• _Directive_:
Please pick out and copy every line in the items below that contains the string "cookies". Case counts.

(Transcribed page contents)

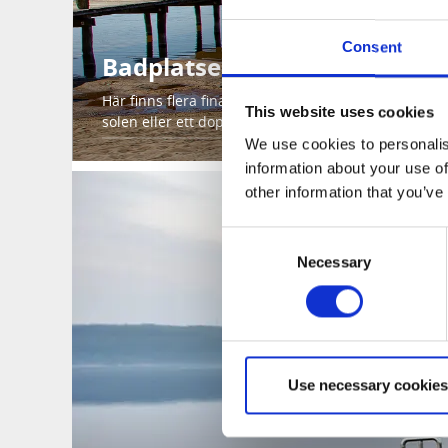
Consent
Badplatser
Här finns flera fina badplatser, perfekta för både a
This website uses cookies
solen eller ett dopp i våra friska sjöar.
We use cookies to personalis
information about your use of
other information that you’ve
Consent
Necessary
Selection
Use necessary cookies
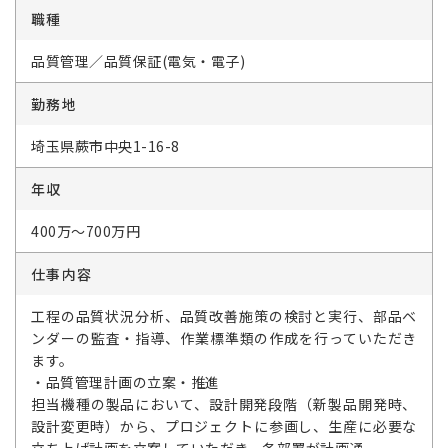
職種
品質管理／品質保証(電気・電子)
勤務地
埼玉県蕨市中央1-16-8
年収
400万～700万円
仕事内容
工程の品質状況分析、品質改善施策の検討と実行、部品ベ
ンダーの監査・指導、作業標準類の作成を行っていただき
ます。
・品質管理計画の立案・推進
担当機種の製品において、設計開発段階（新製品開発時、
設計変更時）から、プロジェクトに参画し、生産に必要な
立ち上げ計画を立案していただき、各部署が計画通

• _Exercise answer_:
This website uses cookies
We use cookies to personalis
Use necessary cookies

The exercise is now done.